Перевел взгляд на экран ноутбука и склонил голову на бок.
- Узнай, какой фонд собирает деньги для ее брата, для каких целей. Возьми под свой контроль. Доложишь мне.
Открыл последнее фото и почувствовал, как брови сходятся на переносице.
- А это что за лох? - сам себе под нос. - И про этого очкарика тоже мне все раздобудь. Самолет готовь на завтра и... найди мне шлюху. Русскую. Блондинку. Сейчас.
***
Я трахал ее всю ночь. Вертел так и эдак. В разных позах. Во все отверстия. И ни хрена. Не могу кончить. Под утро заплатил и на хер выставил заплаканную, еле стоящую на ногах. Да, после меня иногда трудно ходить. А у меня стояк болезненный адский. Яйца пухнут. Как сто лет не кончал. И я знаю почему. Ведьма золотоволосая в голове торчит и не выходит оттуда. Тело ее идеальное. Грудь с сосками красными. И губы. Я думал о них. Видел, как она облизывает нижнюю кончиком языка, и хотел сделать это сам.
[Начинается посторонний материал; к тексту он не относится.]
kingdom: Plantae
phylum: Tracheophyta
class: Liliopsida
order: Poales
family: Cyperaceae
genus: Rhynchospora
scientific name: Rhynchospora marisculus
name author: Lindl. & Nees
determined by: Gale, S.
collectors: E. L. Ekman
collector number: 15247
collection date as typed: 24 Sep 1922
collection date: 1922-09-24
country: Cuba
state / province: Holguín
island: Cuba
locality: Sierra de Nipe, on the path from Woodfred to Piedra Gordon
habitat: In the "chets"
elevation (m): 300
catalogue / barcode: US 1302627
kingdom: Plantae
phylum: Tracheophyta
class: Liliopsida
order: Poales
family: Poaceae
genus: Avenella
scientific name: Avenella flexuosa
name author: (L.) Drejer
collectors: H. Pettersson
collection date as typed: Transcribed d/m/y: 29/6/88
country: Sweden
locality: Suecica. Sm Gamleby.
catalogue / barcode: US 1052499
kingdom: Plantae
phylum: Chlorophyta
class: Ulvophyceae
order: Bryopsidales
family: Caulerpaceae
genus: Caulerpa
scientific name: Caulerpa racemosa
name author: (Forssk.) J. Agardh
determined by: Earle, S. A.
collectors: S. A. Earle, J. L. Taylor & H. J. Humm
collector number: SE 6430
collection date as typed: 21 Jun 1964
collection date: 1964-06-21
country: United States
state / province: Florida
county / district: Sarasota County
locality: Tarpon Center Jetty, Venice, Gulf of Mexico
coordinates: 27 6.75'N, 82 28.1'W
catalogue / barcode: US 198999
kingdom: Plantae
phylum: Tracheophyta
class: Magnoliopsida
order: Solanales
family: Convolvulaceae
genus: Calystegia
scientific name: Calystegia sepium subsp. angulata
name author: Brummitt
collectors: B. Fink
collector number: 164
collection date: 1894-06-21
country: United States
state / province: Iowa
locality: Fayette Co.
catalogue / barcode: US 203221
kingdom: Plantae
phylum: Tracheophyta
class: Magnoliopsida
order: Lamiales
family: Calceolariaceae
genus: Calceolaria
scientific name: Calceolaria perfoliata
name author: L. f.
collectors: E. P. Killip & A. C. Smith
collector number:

За стол сел, фото ее снова открыл и сам не понял, как рукой дергаю вверх-вниз по вздыбленному, каменному члену, глядя в этот синий космос и вспоминая, как ее пальчики сжимали мою эрекцию и как мои пальцы погружались в ее узкую дырочку. Очень узкую. Можно подумать, она, и правда, девочка. Обхватила меня изнутри, и мне скулы свело от желания ощутить, как сожмет уже не палец. Испробовать на ней все грани своей похоти, глядя в ее голубые глаза полные ненависти и отвращения. Мне до зубовного скрежета захотелось стереть это выражение из ее глаз. Мне было нужно, чтобы в них было нечто другое. Я пока сам не знал, что именно.... например, боль?
Влажными салфетками руку вытер и набрал Антона.
- Что она делает?
- Спит.
- Ела?
- Нет. Как легла после вашего отъезда, так и не вставала.
- Заходил проверить?
- Нет. Вы велели...
- Проверь. И мне перезвони.
ГЛАВА 10
ГЛАВА 10
Ад пуст. Все демоны здесь.
Уильям Шекспир
Мой отец никогда её не бил. Нет. И не кричал. Он не бил и меня. Вы думаете, насилие - это обязательно физические истязания? Ни черта подобного. Самое жуткое насилие - это когда ломают душу. Когда из твоего характера выжигают и вытравливают того, кем ты являешься, чтобы вместо него появился некто другой.
Физические раны затягиваются довольно быстро, те, что остаются в душе - никогда. И чем роднее тот, кто их нанес, тем сильнее они болят, даже спустя три вечности после того, как их нанесли. Мне не болело. Нет. Мне кровоточило. Нескончаемо и всегда.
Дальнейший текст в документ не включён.